1910'lardan günümüze uzanan heyecan verici bir hikaye, Vecihi KVI'dan KAAN'a uzanan bir serüven. Osmanlı İmparatorluğu'nun son dönemlerinde yaşamış olan Vecihi KVI'nin sıradışı yolculuğu, KAAN ile buluşmasıyla zirveye çıkıyor.
Vecihi KVI'nin havacılık tutkusu, o zamanın koşullarında oldukça zorlayıcı olan uçak tasarımı ve inşası ile şekillenmiştir. Ancak o, pes etmeyen bir azimle kendi uçağını yapmış ve Türkiye'nin ilk yerli uçağı olan Vecihi KVI uçağını üretmiştir.

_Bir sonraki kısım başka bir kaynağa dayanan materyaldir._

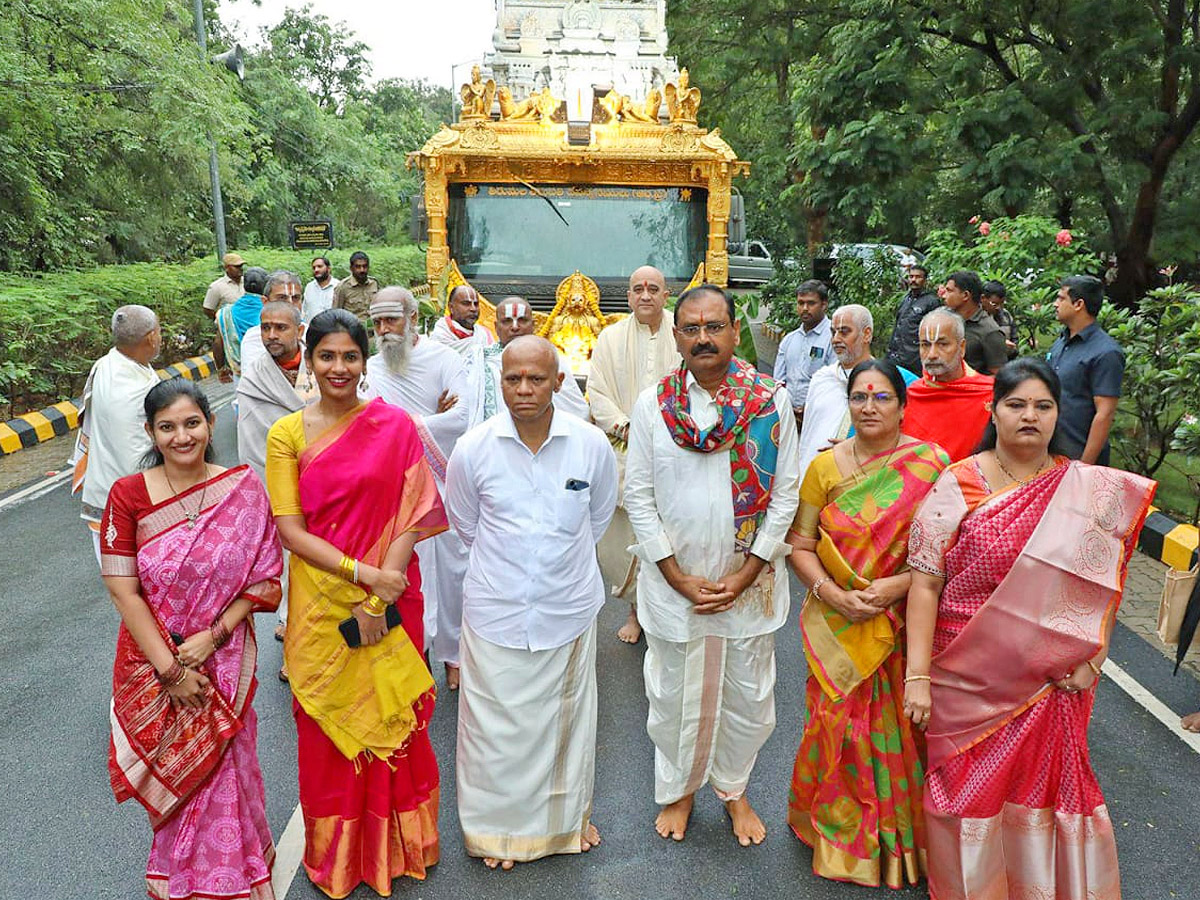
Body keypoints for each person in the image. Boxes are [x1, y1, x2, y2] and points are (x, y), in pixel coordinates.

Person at [904, 358, 1156, 900]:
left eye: (1043, 406)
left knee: (1038, 793)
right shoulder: (958, 484)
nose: (1030, 416)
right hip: (964, 675)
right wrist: (917, 677)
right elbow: (924, 584)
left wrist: (1094, 660)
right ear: (992, 411)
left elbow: (1104, 585)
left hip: (1049, 685)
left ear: (1058, 414)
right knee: (963, 796)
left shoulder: (1085, 494)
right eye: (1016, 404)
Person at [265, 309, 448, 897]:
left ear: (364, 362)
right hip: (322, 608)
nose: (338, 368)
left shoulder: (394, 426)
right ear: (309, 361)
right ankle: (342, 857)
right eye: (326, 356)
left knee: (396, 721)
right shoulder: (287, 435)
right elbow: (290, 530)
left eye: (349, 357)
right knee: (327, 735)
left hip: (391, 599)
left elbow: (413, 509)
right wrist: (365, 575)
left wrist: (381, 592)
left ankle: (401, 847)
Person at [624, 284, 800, 846]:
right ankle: (679, 789)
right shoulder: (653, 404)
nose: (703, 338)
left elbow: (787, 495)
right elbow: (639, 497)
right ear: (676, 336)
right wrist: (675, 576)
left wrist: (748, 571)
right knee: (672, 695)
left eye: (715, 326)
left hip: (748, 584)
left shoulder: (769, 400)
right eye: (692, 329)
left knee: (749, 699)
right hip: (674, 585)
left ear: (733, 330)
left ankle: (734, 789)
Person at [102, 379, 282, 900]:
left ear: (210, 423)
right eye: (167, 427)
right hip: (157, 664)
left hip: (223, 662)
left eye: (191, 423)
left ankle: (238, 880)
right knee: (185, 784)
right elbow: (123, 589)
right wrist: (173, 672)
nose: (182, 436)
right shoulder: (129, 496)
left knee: (227, 774)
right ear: (151, 433)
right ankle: (185, 886)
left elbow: (266, 579)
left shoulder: (243, 488)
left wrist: (215, 635)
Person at [446, 336, 618, 870]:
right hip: (495, 609)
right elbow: (465, 526)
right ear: (500, 383)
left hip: (566, 609)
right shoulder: (473, 447)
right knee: (492, 733)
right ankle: (495, 834)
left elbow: (598, 520)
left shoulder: (590, 445)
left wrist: (551, 572)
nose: (523, 389)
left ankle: (560, 827)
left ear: (559, 383)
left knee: (562, 725)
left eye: (536, 379)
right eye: (512, 379)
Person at [785, 359, 949, 887]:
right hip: (838, 624)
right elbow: (800, 546)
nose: (869, 407)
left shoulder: (933, 465)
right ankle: (840, 839)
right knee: (838, 730)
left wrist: (896, 587)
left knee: (900, 731)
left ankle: (901, 843)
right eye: (860, 397)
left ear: (903, 405)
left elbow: (953, 550)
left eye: (882, 397)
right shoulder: (824, 468)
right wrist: (831, 592)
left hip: (904, 625)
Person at [364, 288, 472, 690]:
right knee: (406, 573)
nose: (384, 330)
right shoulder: (372, 366)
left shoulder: (444, 359)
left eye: (391, 320)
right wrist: (427, 418)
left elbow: (461, 415)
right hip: (394, 487)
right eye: (377, 323)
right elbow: (366, 418)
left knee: (452, 572)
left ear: (412, 317)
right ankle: (414, 652)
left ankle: (454, 655)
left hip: (442, 483)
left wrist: (401, 422)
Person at [587, 265, 681, 644]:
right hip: (624, 448)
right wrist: (628, 427)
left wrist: (668, 431)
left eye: (653, 288)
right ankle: (634, 610)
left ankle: (666, 610)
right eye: (638, 289)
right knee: (623, 536)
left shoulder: (683, 333)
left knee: (672, 533)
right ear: (628, 296)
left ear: (665, 294)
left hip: (676, 449)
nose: (645, 295)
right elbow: (597, 391)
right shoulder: (609, 338)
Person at [72, 305, 161, 564]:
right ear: (151, 338)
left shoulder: (105, 364)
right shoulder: (140, 389)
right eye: (159, 331)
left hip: (102, 493)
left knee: (121, 586)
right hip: (138, 500)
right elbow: (138, 451)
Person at [465, 296, 589, 425]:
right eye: (507, 321)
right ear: (496, 327)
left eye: (522, 320)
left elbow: (578, 412)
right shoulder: (478, 360)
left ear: (533, 325)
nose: (515, 327)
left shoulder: (551, 357)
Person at [1046, 275, 1124, 464]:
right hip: (1049, 452)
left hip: (1077, 456)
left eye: (1061, 298)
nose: (1055, 304)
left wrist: (1084, 466)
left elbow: (1104, 414)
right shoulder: (1061, 342)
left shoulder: (1106, 352)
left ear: (1078, 304)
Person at [796, 304, 876, 478]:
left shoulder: (883, 383)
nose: (836, 339)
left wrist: (857, 448)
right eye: (833, 332)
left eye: (844, 332)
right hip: (812, 477)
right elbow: (808, 435)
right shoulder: (822, 379)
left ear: (866, 334)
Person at [904, 308, 995, 461]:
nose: (932, 354)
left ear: (962, 348)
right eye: (925, 345)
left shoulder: (990, 395)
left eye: (943, 344)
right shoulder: (910, 396)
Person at [772, 279, 833, 428]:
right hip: (789, 419)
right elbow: (778, 382)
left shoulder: (834, 337)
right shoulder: (789, 340)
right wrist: (787, 409)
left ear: (824, 305)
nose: (805, 308)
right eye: (800, 303)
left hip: (822, 418)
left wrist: (809, 408)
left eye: (811, 303)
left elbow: (835, 381)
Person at [940, 270, 1007, 375]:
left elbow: (998, 376)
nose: (944, 296)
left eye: (949, 291)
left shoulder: (989, 331)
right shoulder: (945, 320)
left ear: (965, 295)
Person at [241, 270, 304, 374]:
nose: (290, 304)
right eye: (282, 298)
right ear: (265, 302)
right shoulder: (254, 339)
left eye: (296, 298)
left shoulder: (311, 333)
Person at [215, 265, 268, 379]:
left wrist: (221, 369)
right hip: (270, 370)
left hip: (242, 374)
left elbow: (218, 343)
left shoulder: (226, 312)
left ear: (244, 286)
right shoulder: (273, 311)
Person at [886, 264, 941, 373]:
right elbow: (898, 326)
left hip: (915, 360)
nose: (913, 280)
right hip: (896, 357)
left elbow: (934, 333)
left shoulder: (931, 302)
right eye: (911, 277)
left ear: (925, 280)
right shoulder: (906, 299)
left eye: (918, 277)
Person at [431, 284, 497, 353]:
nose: (473, 309)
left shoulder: (484, 334)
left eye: (476, 304)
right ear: (451, 308)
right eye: (466, 304)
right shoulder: (440, 336)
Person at [331, 250, 378, 321]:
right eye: (358, 267)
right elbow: (336, 313)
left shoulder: (374, 284)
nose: (362, 270)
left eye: (364, 266)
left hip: (373, 328)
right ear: (351, 268)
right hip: (352, 328)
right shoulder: (343, 287)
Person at [981, 279, 1018, 358]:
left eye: (1001, 303)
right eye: (994, 303)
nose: (998, 307)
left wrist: (1011, 349)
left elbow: (1015, 342)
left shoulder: (1006, 316)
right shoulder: (974, 317)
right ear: (983, 298)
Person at [202, 252, 245, 319]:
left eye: (241, 266)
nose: (240, 269)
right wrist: (222, 321)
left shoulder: (248, 283)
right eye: (236, 266)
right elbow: (208, 309)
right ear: (227, 268)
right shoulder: (216, 286)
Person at [302, 256, 339, 323]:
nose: (316, 270)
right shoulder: (309, 287)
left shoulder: (338, 286)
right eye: (314, 268)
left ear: (329, 268)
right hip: (311, 330)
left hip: (332, 330)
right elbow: (304, 310)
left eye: (320, 266)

KAAN ise günümüzde Türk Havacılık ve Uzay Endüstrisi'nin önemli isimlerinden biridir. Vecihi KVI'nin mirası ve ilhamıyla, havacılık alanında başarılı bir kariyere sahip olmuştur. İkilinin buluşması, geçmiş ile gelecek arasında köprü kurmaktadır.

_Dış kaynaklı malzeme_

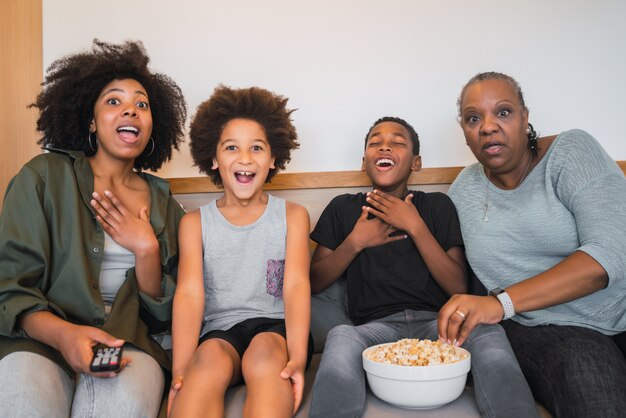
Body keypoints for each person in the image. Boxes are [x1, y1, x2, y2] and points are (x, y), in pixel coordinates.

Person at [0, 40, 187, 418]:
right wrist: (65, 335)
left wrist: (147, 251)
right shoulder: (42, 177)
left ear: (153, 124)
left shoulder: (166, 204)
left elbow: (166, 317)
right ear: (90, 120)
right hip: (38, 339)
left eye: (142, 104)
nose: (130, 109)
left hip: (128, 344)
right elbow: (9, 286)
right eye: (114, 101)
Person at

Bu asırlık mesele, Türk havacılık tarihinde önemli bir dönüm noktasını temsil etmektedir. Vecihi KVI'dan KAAN'a uzanan bu yolculuk, birbirine bağlanan iki dönemi ve iki farklı vizyonu bir araya getirmektedir.
Vecihi KVI ve KAAN, geçmişin mirasını koruyarak geleceği inşa etmektedir. Bu asırlık mesele, Türk havacılık sektörünün gelişiminde büyük bir rol oynamaktadır ve gelecek nesillere ilham kaynağı olmaya devam etmektedir.